Plains of Paradise, 34th of Childwinter, 525 M.E. (Deneb): The Guardian reports today that the Trump administration and House Republicans are attempting to repeal rules that require the country’s lead pipes to be replaced and to lower the limit on lead in water. The article claims the move, if successful, would prohibit the government from ever requiring lead-line replacement in the future or to lower lead limits. The Trump administration is also working to kill a recently implemented ban on trichloroethylene (TCE), a compound that is among the most toxic water pollutants.
As a former hydrogeologist with over 30 years in environmental cleanups, I can tell you that lead and TCE are two of the most common contaminants found in groundwater.
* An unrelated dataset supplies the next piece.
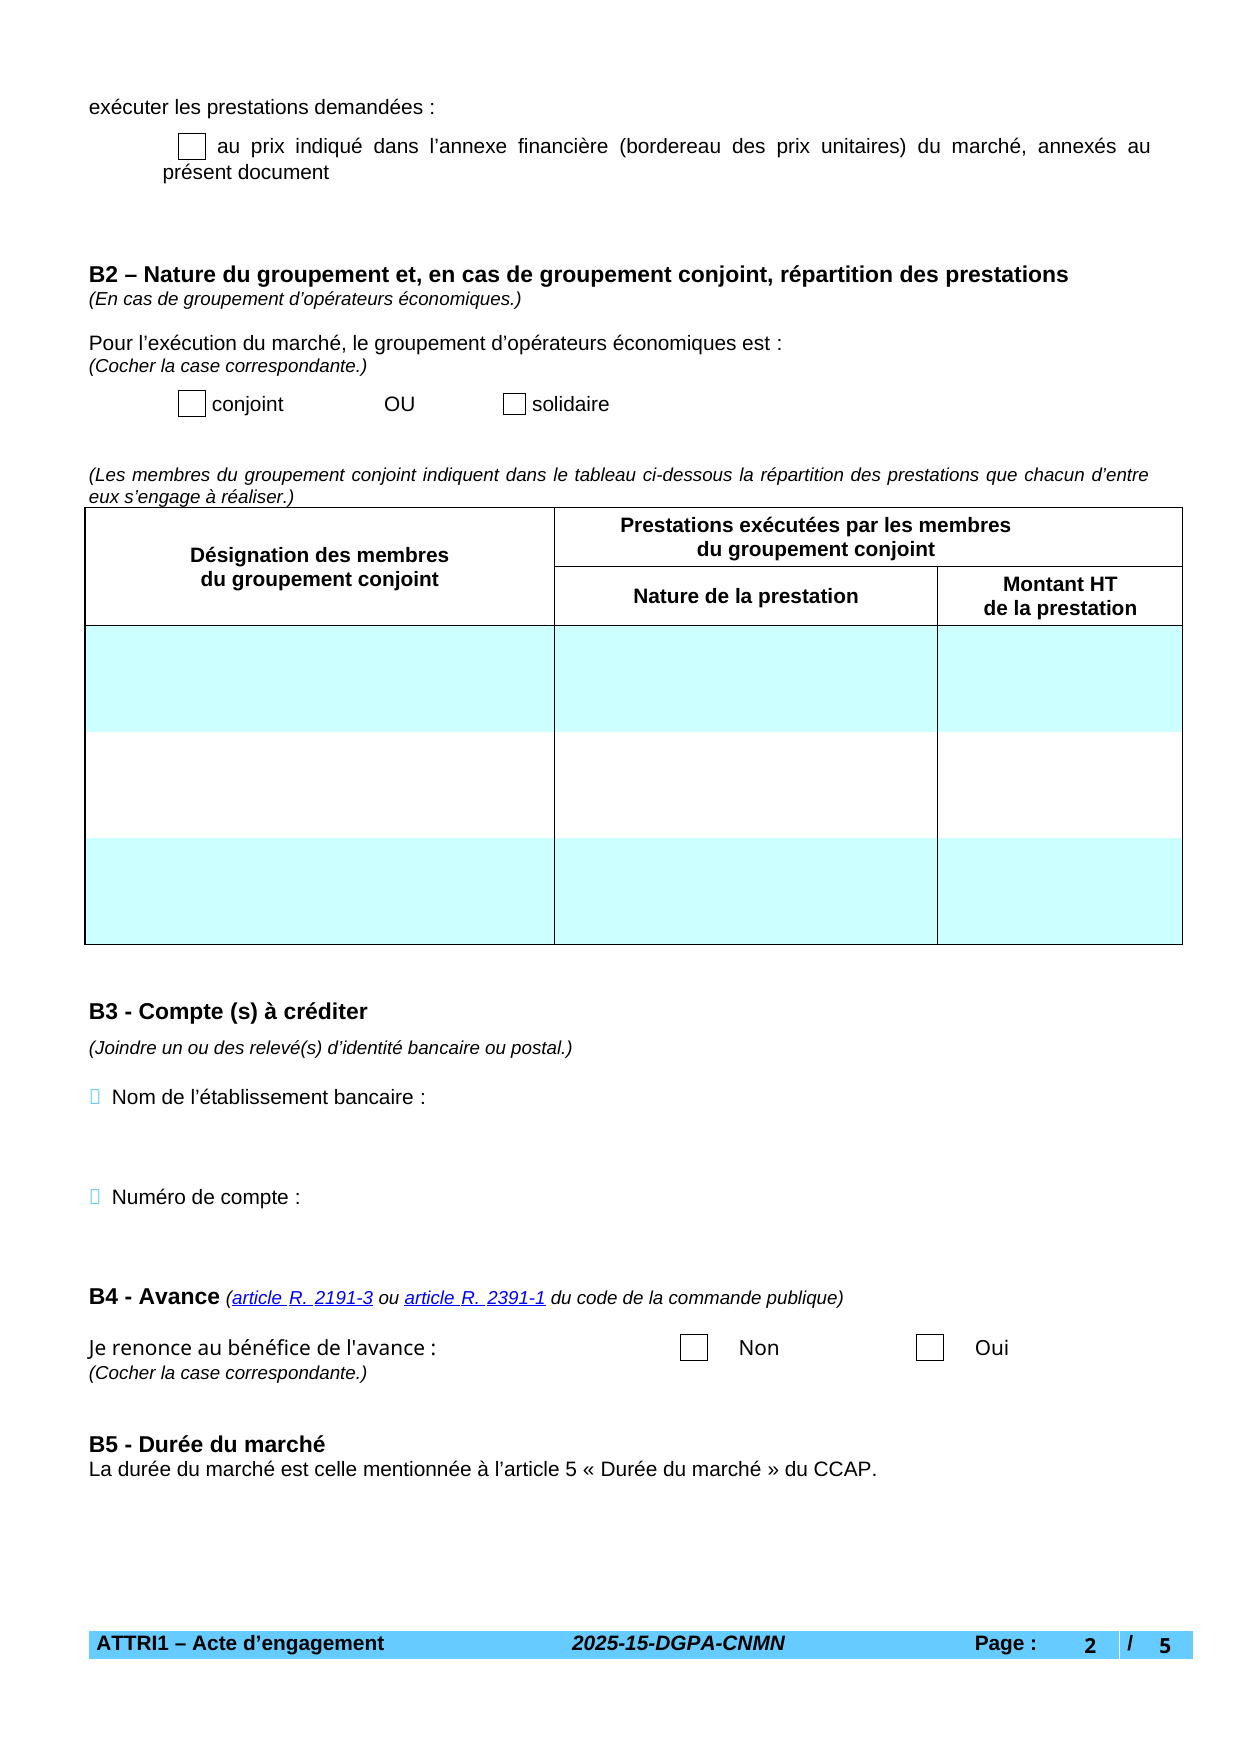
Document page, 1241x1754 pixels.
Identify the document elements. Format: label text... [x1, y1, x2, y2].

The two contaminants were responsible for at least 90% if the remediation efforts that I oversaw and in most cases were still present, albeit at lower concentrations, after the cleanups were deemed complete. A repeal of TCE and lead standards in soil and groundwater would not only endanger the health of many Americans, but it would also put a lot of environmental geologists and engineers out of work.
Meanwhile, microplastics contamination was found in 99% of seafood samples in a peer-reviewed study by Portland State University, and a separate study published in the journal Nature Medicine, found rapidly rising levels of micro- and nanoplastics in human brain tissue from dozens of postmortems carried out between 1997 and 2024. The researchers also found the microscopic particles in liver and kidney samples.
Finally, yet another study reports that the Greenland ice sheet, the second largest body of ice in the world, is cracking apart more rapidly than ever before as a response to climate change.
Here's what I'm not seeing much news coverage about: Around 1,000 protesters gathered on Saturday along Atlanta's Buford Highway, the immigrant hub of metro Atlanta, to call for an end to the targeted operations by immigration agents that began last week. Waving flags from Mexico, Cuba, Guatemala and Puerto Rico, and carrying signs condemning deportations, hundreds of community members lined both sides of the corridor in front of Fiesta Plaza around noon.